There is no merit to Bedrosians claim that, because Kuist successfully demurred and had been dismissed from the litigation, he was "no longer a party to the case." Kuist correctly asserts that Bedrosian was "obviously still a `party" for purposes of the proceeding he initiated to recover his litigation costs. A "prevailing party" is entitled as a matter of right to recover allowable costs in any action or proceeding. (§ 1032, subd. (b); Nelson v. Anderson (1999) 72 Cal.App.4th 111 (Nelson ).) Under section 1032, subdivision (a)(4) a "prevailing party" for purposes of determining whether a cost award is mandatory includes a defendant, such as Bedrosian, in whose favor a dismissal is entered.

**GIVEN DATA:**
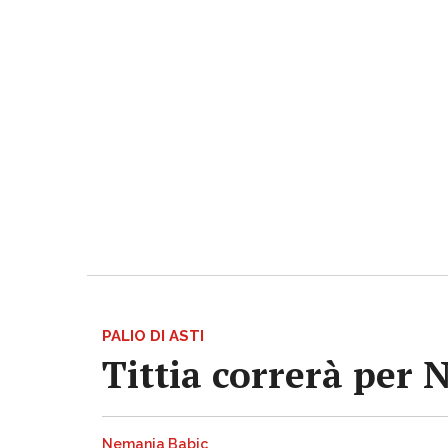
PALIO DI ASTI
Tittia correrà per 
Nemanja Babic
==
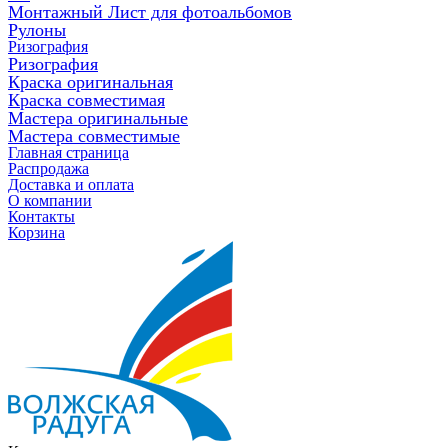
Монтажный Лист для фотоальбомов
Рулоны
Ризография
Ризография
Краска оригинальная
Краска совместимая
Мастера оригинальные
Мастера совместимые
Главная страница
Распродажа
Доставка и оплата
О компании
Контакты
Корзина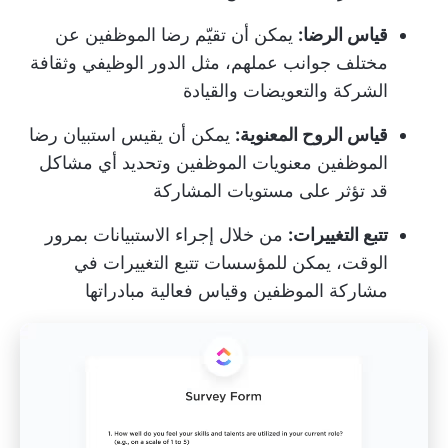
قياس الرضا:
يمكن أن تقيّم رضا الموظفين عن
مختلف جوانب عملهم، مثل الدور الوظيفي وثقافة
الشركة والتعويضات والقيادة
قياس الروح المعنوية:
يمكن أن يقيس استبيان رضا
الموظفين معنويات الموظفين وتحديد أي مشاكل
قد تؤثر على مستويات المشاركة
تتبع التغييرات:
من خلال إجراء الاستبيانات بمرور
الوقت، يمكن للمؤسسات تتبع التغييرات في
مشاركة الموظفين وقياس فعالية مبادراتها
...
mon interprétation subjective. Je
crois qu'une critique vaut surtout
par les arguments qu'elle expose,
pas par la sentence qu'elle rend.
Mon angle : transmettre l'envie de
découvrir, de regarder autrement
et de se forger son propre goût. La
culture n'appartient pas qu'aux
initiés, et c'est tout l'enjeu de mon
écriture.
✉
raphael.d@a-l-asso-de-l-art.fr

**WHAT TO WORK ON:**
1. Rewrite the paragraph of the passage on recovering litigation costs that begins "There is no merit" as a short bulleted list that keeps its main facts.
2. From the passage on recovering litigation costs, copy word for word the stretch from "There is no" through "dismissal is entered.".

**SOLUTIONS TO THE PROBLEMS:**
1.
- Bedrosian's claim that Kuist was "no longer a party to the case," because Kuist successfully demurred and had been dismissed from the litigation, has no merit.
- Kuist correctly asserts that Bedrosian was "obviously still a `party" for purposes of the proceeding he initiated to recover his litigation costs.
- A "prevailing party" is entitled as a matter of right to recover allowable costs in any action or proceeding (§ 1032, subd. (b); Nelson v. Anderson (1999) 72 Cal.App.4th 111).
- Under section 1032, subdivision (a)(4), a "prevailing party" for deciding whether a cost award is mandatory includes a defendant, such as Bedrosian, in whose favor a dismissal is entered.

2.
There is no merit to Bedrosians claim that, because Kuist successfully demurred and had been dismissed from the litigation, he was "no longer a party to the case." Kuist correctly asserts that Bedrosian was "obviously still a `party" for purposes of the proceeding he initiated to recover his litigation costs. A "prevailing party" is entitled as a matter of right to recover allowable costs in any action or proceeding. (§ 1032, subd. (b); Nelson v. Anderson (1999) 72 Cal.App.4th 111 (Nelson ).) Under section 1032, subdivision (a)(4) a "prevailing party" for purposes of determining whether a cost award is mandatory includes a defendant, such as Bedrosian, in whose favor a dismissal is entered.